**VOS CONSIGNES**
Recopiez à l'identique les données depuis leur début jusqu'à la ligne contenant « Transcribe the guitar », celle-ci comprise.

☆ ☆ ☆

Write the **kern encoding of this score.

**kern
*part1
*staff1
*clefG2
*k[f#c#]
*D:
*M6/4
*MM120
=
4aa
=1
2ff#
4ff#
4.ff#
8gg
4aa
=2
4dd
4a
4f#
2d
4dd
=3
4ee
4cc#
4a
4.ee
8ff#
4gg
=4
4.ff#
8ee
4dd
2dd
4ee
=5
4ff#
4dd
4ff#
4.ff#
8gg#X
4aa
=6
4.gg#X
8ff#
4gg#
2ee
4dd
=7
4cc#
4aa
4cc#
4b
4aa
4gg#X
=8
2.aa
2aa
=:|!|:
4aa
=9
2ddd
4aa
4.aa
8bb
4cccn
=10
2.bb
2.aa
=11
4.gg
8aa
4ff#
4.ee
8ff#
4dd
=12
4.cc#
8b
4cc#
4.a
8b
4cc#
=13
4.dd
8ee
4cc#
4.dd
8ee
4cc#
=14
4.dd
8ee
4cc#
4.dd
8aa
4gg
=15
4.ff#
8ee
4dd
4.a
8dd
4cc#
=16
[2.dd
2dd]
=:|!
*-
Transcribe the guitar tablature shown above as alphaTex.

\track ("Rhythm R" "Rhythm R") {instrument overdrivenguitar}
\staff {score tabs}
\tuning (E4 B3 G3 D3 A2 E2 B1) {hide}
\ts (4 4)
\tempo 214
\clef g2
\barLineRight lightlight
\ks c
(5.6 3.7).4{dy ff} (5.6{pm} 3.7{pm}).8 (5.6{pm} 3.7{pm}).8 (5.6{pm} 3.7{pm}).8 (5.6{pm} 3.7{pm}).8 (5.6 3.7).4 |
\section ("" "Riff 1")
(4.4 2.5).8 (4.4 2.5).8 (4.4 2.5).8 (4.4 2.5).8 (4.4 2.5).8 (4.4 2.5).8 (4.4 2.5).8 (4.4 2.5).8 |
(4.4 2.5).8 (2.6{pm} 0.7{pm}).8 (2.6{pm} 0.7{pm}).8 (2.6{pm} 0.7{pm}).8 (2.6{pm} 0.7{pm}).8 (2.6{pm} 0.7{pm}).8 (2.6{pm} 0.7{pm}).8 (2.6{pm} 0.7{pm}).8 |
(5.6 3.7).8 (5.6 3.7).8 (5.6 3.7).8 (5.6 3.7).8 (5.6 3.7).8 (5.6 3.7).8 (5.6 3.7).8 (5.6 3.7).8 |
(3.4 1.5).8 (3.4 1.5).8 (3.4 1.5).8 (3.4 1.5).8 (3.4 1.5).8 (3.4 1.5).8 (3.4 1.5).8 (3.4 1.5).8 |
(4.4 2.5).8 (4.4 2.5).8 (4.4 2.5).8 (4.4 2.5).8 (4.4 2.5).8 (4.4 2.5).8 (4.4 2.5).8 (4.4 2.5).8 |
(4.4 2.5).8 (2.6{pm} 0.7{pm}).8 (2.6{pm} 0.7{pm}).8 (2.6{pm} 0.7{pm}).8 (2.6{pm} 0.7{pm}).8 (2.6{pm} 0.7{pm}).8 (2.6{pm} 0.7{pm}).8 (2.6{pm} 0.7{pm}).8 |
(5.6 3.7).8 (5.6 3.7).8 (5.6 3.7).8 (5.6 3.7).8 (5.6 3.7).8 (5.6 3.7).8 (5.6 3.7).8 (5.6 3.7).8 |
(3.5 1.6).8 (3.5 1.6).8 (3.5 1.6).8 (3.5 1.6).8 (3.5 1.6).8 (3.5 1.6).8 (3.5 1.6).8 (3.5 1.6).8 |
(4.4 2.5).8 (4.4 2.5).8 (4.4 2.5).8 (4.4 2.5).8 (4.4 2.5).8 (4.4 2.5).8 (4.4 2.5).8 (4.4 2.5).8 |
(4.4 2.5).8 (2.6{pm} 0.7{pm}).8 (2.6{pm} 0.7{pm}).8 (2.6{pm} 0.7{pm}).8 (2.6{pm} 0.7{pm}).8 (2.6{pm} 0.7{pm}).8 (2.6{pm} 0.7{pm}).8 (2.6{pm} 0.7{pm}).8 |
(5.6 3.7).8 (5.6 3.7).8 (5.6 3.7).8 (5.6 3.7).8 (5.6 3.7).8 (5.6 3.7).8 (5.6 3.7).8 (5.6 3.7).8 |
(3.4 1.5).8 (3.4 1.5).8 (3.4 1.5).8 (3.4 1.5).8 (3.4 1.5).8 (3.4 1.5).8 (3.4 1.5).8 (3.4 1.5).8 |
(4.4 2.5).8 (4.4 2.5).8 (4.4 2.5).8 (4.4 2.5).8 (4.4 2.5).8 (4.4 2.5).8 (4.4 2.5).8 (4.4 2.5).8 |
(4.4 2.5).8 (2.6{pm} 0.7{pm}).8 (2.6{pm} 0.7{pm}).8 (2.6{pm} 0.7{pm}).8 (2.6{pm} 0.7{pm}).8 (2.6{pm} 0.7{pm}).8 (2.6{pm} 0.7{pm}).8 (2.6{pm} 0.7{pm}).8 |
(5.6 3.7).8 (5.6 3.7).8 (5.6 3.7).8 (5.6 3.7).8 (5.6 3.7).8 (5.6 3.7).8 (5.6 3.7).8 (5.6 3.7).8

☆ ☆ ☆

**RÉPONSE FOURNIE**
Write the **kern encoding of this score.

**kern
*part1
*staff1
*clefG2
*k[f#c#]
*D:
*M6/4
*MM120
=
4aa
=1
2ff#
4ff#
4.ff#
8gg
4aa
=2
4dd
4a
4f#
2d
4dd
=3
4ee
4cc#
4a
4.ee
8ff#
4gg
=4
4.ff#
8ee
4dd
2dd
4ee
=5
4ff#
4dd
4ff#
4.ff#
8gg#X
4aa
=6
4.gg#X
8ff#
4gg#
2ee
4dd
=7
4cc#
4aa
4cc#
4b
4aa
4gg#X
=8
2.aa
2aa
=:|!|:
4aa
=9
2ddd
4aa
4.aa
8bb
4cccn
=10
2.bb
2.aa
=11
4.gg
8aa
4ff#
4.ee
8ff#
4dd
=12
4.cc#
8b
4cc#
4.a
8b
4cc#
=13
4.dd
8ee
4cc#
4.dd
8ee
4cc#
=14
4.dd
8ee
4cc#
4.dd
8aa
4gg
=15
4.ff#
8ee
4dd
4.a
8dd
4cc#
=16
[2.dd
2dd]
=:|!
*-
Transcribe the guitar tablature shown above as alphaTex.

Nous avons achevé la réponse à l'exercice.